Now that they are no longer nearby, he has learnt the value they brought to his life.

“I had very strict parents but I had a good life. I encountered conflict because of peer pressure, so my advice is to choose your friends wisely,” he said.

“The thing is, teenagers prefer to listen to their friends, thinking that their peers understand them better. But, in fact, our parents understand us the best even though their methods may be different.

“My advice, from personal experience, is don’t give in to peer pressure because it can lead to bad behaviour. Instead, appreciate your parents.”

Fellow SHG student Ahmad (not his real name), 20, from Kedah, said it was drug addiction that became his “greatest enemy” which caused his life to spin out of control.

An only child, Ahmad grew up under the care of his nanny though but he yearned for his busy mother’s care.

“In secondary school, I was introduced to drugs. I tried it out of curiosity, but then got influenced by friends. The hallucinations filled the void I was feeling.

“Before I realised it, I ended up in SHG after some bad deals.

“When I think about the mistakes I had made, I realised I brought disgrace to my family,” he said.

## Data supplied
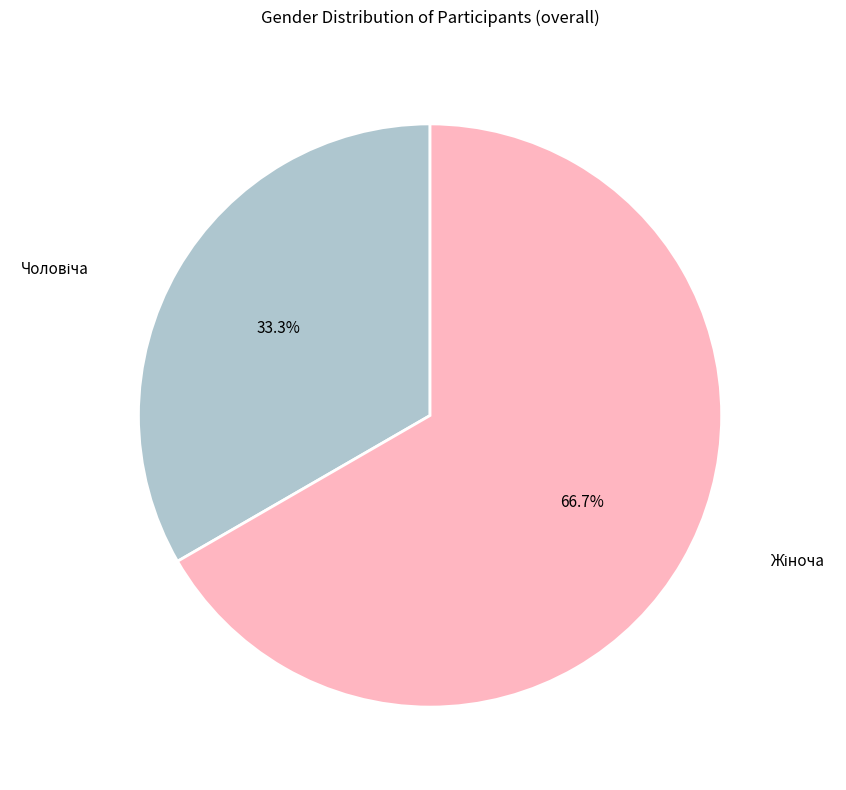

Count the number of slices in the pie.

2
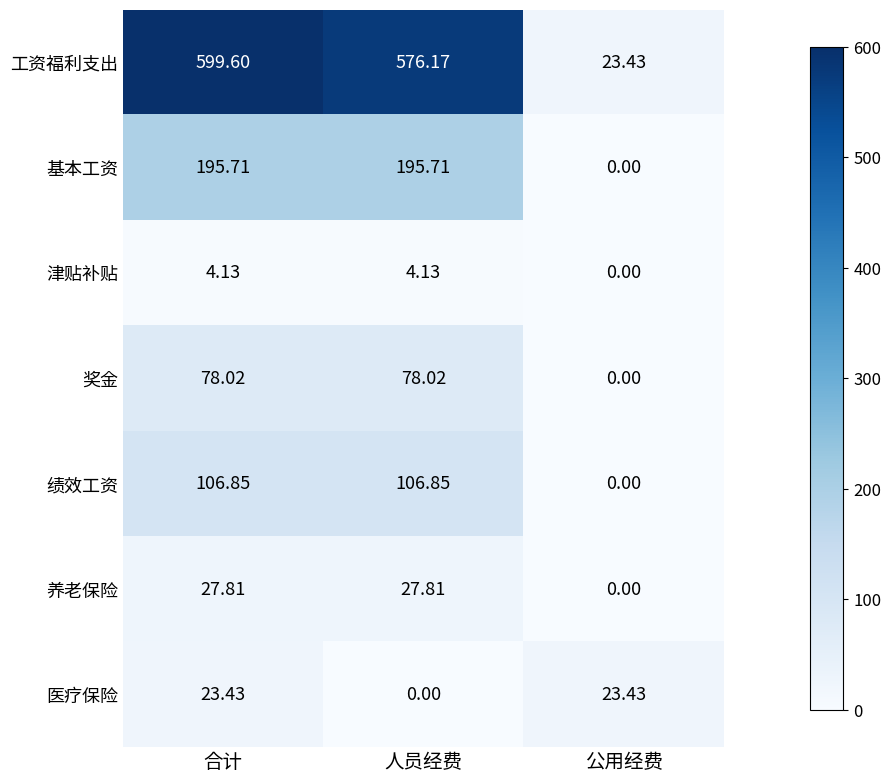

Which category has the lowest value in the 医疗保险 series?

人员经费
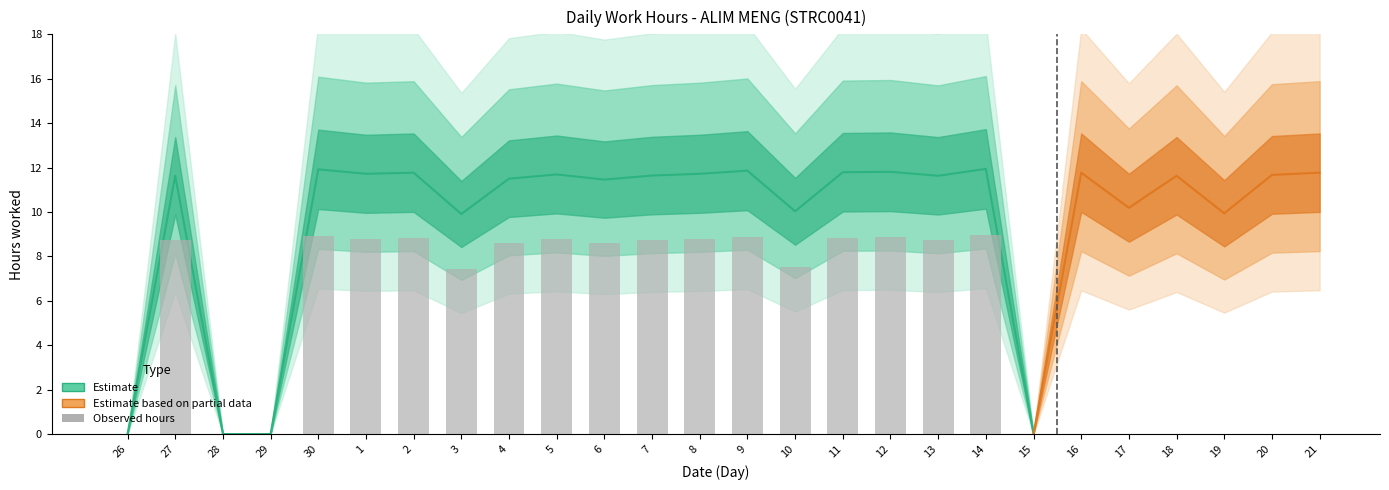

List the labels in order of value, largest first.

14, 30, 9, 12, 11, 2, 16, 21, 1, 8, 5, 20, 7, 27, 13, 18, 4, 6, 17, 10, 19, 3, 26, 28, 29, 15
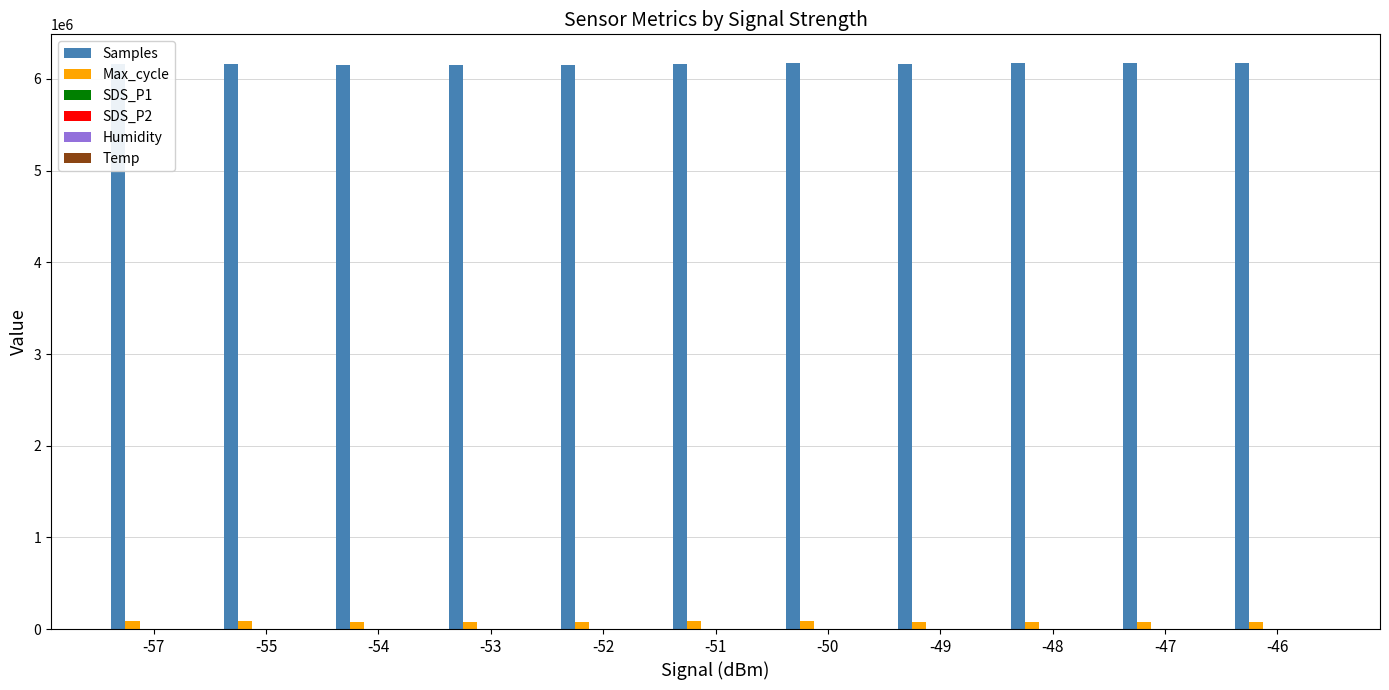

What is the greatest value displayed?

6178202.0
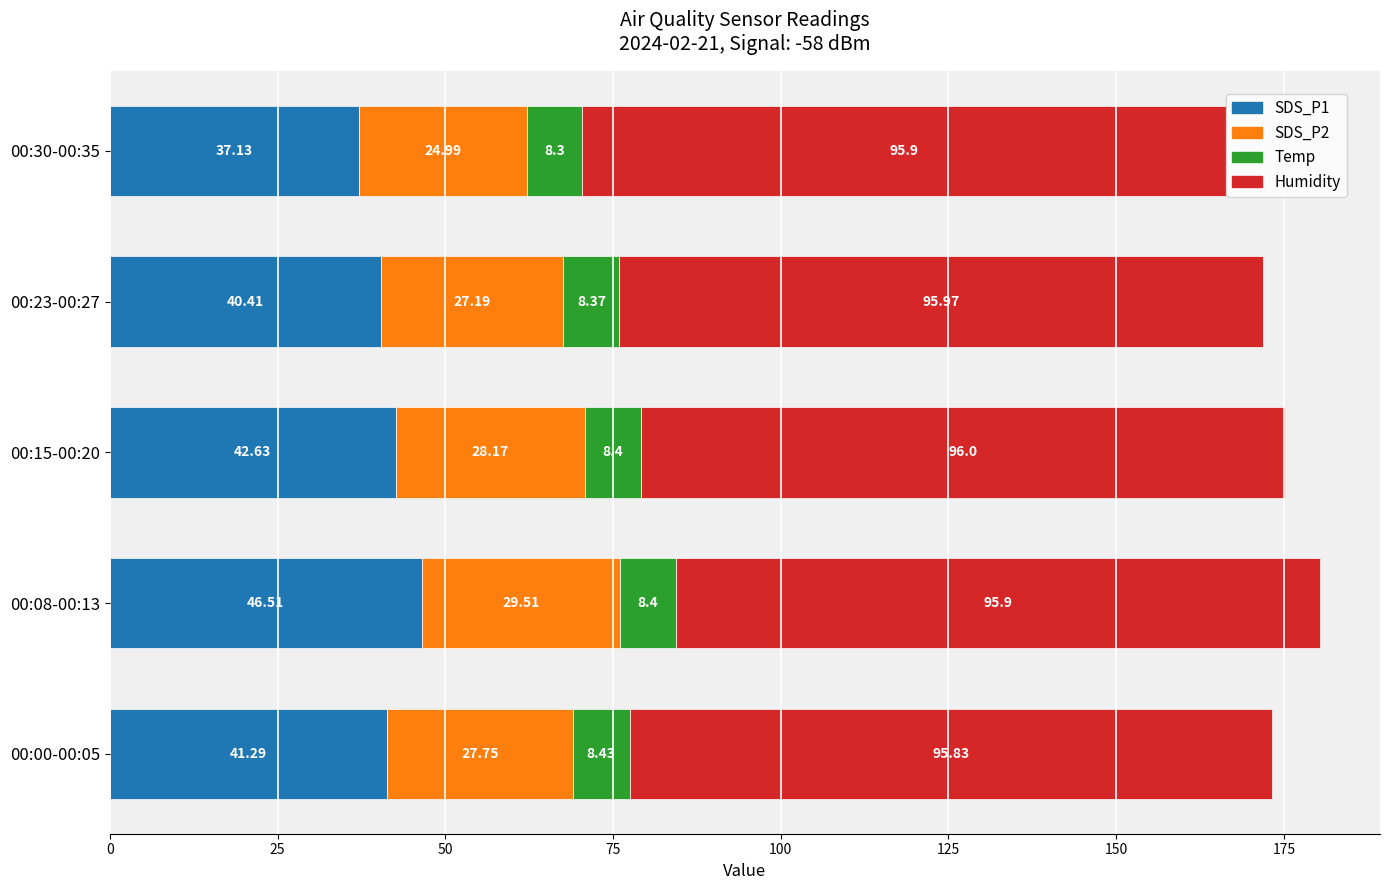

At which category is the sum across all series the highest?

00:08-00:13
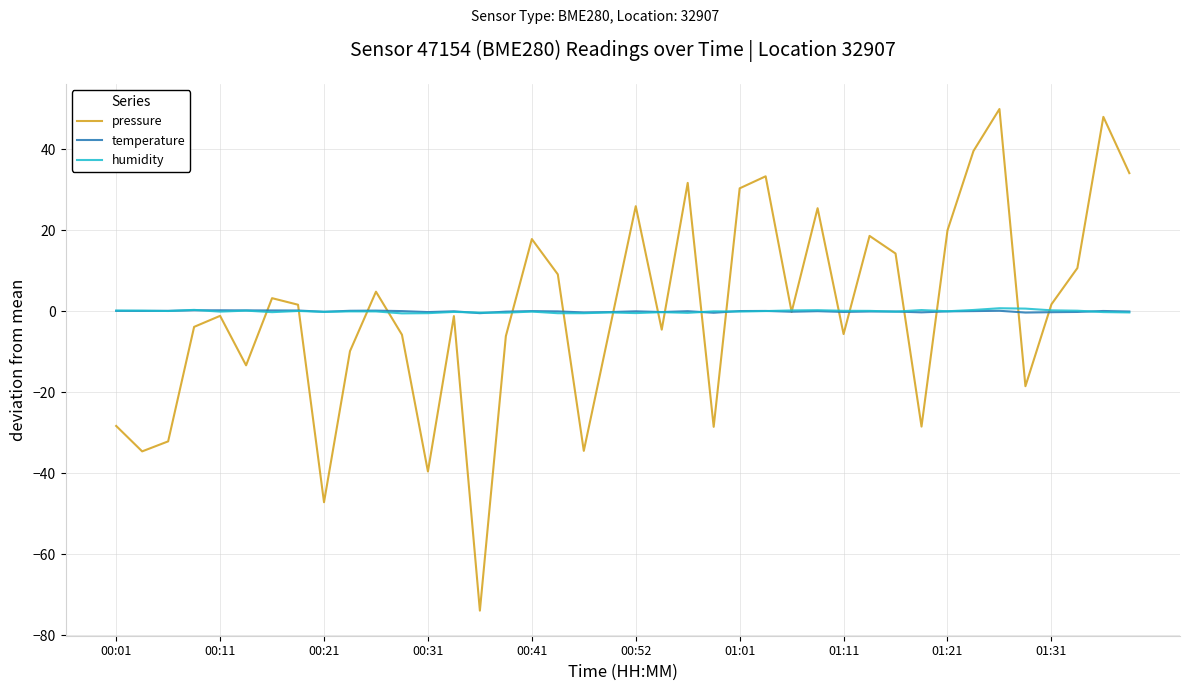

What are all the series names shown in the legend?

pressure, temperature, humidity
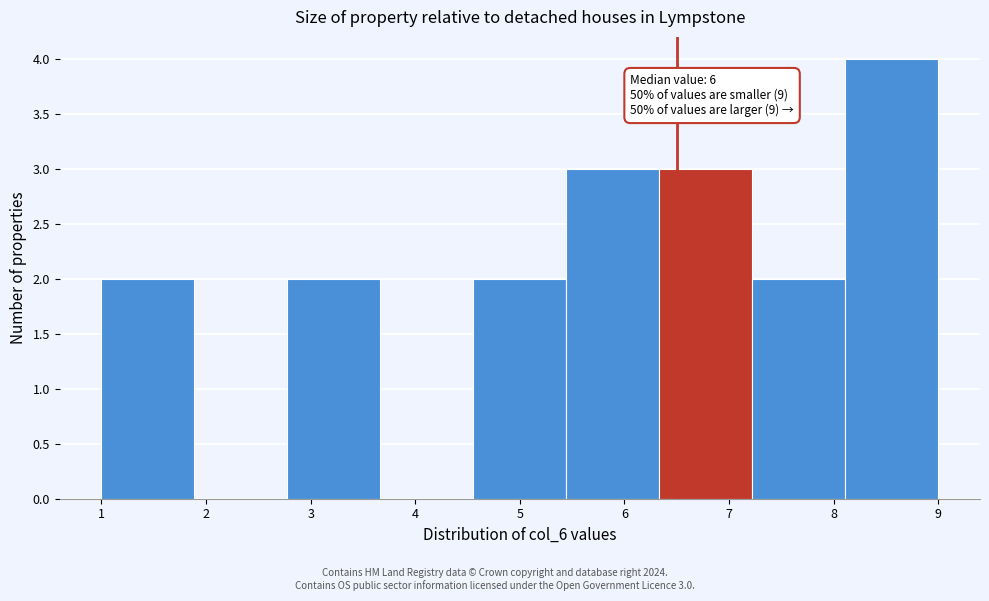

Which range on the x-axis has the tallest bar?

8.1 to 9.0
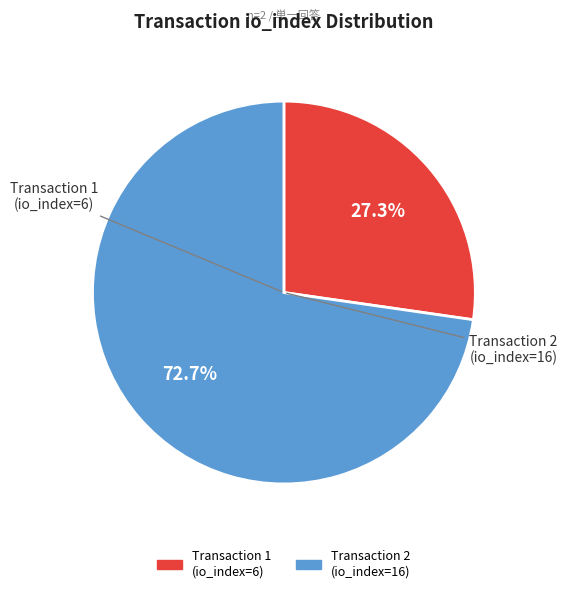

Is there a majority slice in this chart?

Yes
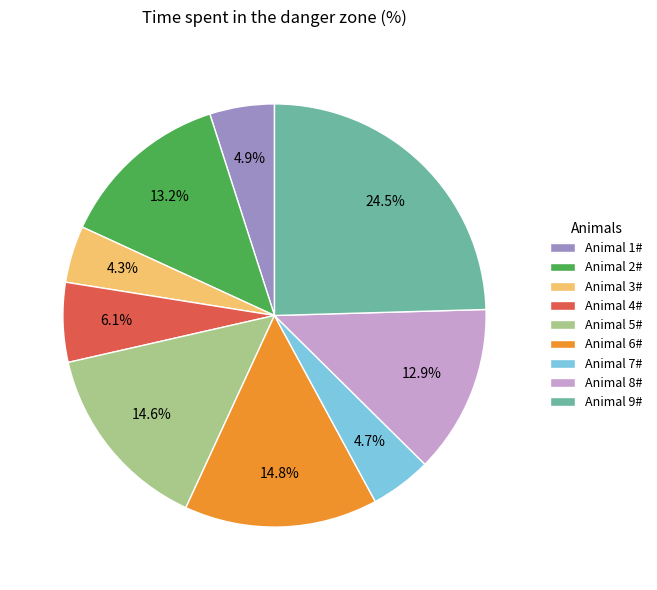

To the nearest percent, what is the difference between the largest and smallest slice percentages?

20%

## Activities
[1] For the passage about the SHG students, say whether each statement agrees with it: (a) Ahmad is 20 and from Kedah; (b) Ahmad grew up with brothers and sisters; (c) the first speaker says teenagers would rather listen to their parents than their friends. Answer yes or no for each, quoting the deciding words.
[2] Proceed with the passage about the SHG students from where it stops.
The lines aren't needed for anything here.

## Answer set
[1]
(a) Yes: "Ahmad (not his real name), 20, from Kedah"
(b) No: "An only child"
(c) No: "teenagers prefer to listen to their friends"

[2]
After two years at SHG, Ahmad speaks highly of the institution and said that he has had time to reconsider the path he took.

“At present, I want to continue my studies and make my parents proud. I want to prove that even drug addicts can turn their life around, change their habits and become a good citizen,” he said.

When asked about what he would have done differently, Ahmad said he would have said “no” to friends and peer pressure.

He said the most important thing is “to always keep good company as good people will always lead someone to the right path”.

“I took drugs to relieve the stress I was experiencing but it was not worth it in the end.

“Now that I have been given a second chance, I am motivated to search for my destiny and put extra effort into achieving my dreams,” he said, adding that he wants to be a police officer in the future.